July 12 and 19 (Sundays), 10am - 12pm Eastern Time

Have you ever wondered what knowledge your body holds that your mind doesn’t -- yet? In this two-part class, we will explore this question together.

In our first week, we will do a close reading of several fiction and nonfiction texts written from a bodily perspective -- covering themes including food, movement, sex, and pain. Together, we will learn about the strategies that writers across genres have used to successfully tap into the body’s point-of-view -- inhabiting the particular ways in which the body perceives sensation, time, and space, so as to bring the fullness and materiality of its experiences into their writing.

In our second week, we will pivot towards generative writing -- while incorporating the theoretical knowledge we gained in week one. I will lead students through a writing ritual designed to help them find the unique voice of their own body -- tapping into its memories and unconscious desires to help it "speak" more clearly.

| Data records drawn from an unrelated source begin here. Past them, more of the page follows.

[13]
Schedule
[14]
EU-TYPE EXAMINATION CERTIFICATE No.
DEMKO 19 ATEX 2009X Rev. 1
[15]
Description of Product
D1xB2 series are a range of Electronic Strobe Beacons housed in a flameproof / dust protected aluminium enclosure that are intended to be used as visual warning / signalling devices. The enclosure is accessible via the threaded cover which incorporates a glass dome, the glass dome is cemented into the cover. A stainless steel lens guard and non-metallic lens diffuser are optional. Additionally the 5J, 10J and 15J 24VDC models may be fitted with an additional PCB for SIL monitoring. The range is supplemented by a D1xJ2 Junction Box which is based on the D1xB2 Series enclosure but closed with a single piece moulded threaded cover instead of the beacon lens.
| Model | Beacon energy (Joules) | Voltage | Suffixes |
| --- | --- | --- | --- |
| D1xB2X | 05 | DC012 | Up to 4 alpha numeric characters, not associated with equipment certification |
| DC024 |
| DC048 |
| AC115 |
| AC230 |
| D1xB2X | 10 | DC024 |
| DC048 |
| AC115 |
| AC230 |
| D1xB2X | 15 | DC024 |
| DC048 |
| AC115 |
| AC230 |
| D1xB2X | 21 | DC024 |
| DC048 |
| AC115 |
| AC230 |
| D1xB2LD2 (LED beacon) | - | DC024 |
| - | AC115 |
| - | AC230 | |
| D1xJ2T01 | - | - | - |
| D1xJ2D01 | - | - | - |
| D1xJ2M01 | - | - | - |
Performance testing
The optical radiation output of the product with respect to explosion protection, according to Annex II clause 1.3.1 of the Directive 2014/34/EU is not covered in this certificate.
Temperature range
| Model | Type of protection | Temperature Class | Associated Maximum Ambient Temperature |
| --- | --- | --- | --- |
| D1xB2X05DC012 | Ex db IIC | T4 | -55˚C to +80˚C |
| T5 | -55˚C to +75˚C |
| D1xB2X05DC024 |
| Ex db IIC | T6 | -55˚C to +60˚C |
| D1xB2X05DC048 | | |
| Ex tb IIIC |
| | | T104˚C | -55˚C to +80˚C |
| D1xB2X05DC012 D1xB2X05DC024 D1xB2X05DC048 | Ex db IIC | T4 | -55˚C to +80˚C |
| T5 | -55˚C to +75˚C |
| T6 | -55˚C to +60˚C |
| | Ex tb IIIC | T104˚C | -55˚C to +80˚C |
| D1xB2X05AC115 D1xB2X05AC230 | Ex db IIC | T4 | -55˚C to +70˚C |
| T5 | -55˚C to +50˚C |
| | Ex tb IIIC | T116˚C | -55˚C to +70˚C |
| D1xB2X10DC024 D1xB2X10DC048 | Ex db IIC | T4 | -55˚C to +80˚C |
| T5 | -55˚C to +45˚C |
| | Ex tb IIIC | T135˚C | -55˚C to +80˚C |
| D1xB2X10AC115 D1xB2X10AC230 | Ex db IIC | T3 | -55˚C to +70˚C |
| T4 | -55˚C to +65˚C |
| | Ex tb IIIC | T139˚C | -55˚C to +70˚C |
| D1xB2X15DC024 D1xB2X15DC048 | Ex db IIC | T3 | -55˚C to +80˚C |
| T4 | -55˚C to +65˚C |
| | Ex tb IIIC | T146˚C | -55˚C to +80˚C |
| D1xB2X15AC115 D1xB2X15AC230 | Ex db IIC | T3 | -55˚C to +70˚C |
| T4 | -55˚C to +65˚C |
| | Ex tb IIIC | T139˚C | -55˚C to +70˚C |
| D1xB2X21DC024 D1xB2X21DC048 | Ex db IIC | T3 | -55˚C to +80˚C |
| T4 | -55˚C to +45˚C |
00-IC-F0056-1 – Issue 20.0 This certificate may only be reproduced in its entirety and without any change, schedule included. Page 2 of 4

Students will leave equipped with a long-form writing exercise that they can utilize independently, in whichever genre they usually work with (e.g. as part of character design in fiction, or to explore the self more deeply in memoir).

Insider Guide to Lit Mag Submissions

Aug 9 and 16 (Sundays), 10am - 12pm Eastern Time

Want to see your writing published and celebrated, but find the submission process daunting? In this two-part online writing workshop, I will demystify the often-opaque procedure of getting published for you.

In the first session, I will walk you through the submission models used by different styles of lit mags (Submittable-style platforms versus pitching, for example), covering the dos and don'ts for each and explaining the concrete procedures that editorial teams follow when they evaluate your work behind the scenes. Together we’ll do textual analysis exercises to refine submission best practices — from learning how to draft a more eye-catching opening paragraph to figuring out how to structure a pitch so that it earns a "yes" from readers.

In the second session, I will lead an "ask me anything"–style discussion drawn from my years inside the lit mag world, as an editor at both small independent journals and larger, highly structured outfits. There’ll then be a feedback session built around students' writing samples, before we turn to the afterlife of lit mag publication: how to leverage your publications to build the basics of a healthy literary career, including a portfolio of work, in-person readings, and a supportive writing community.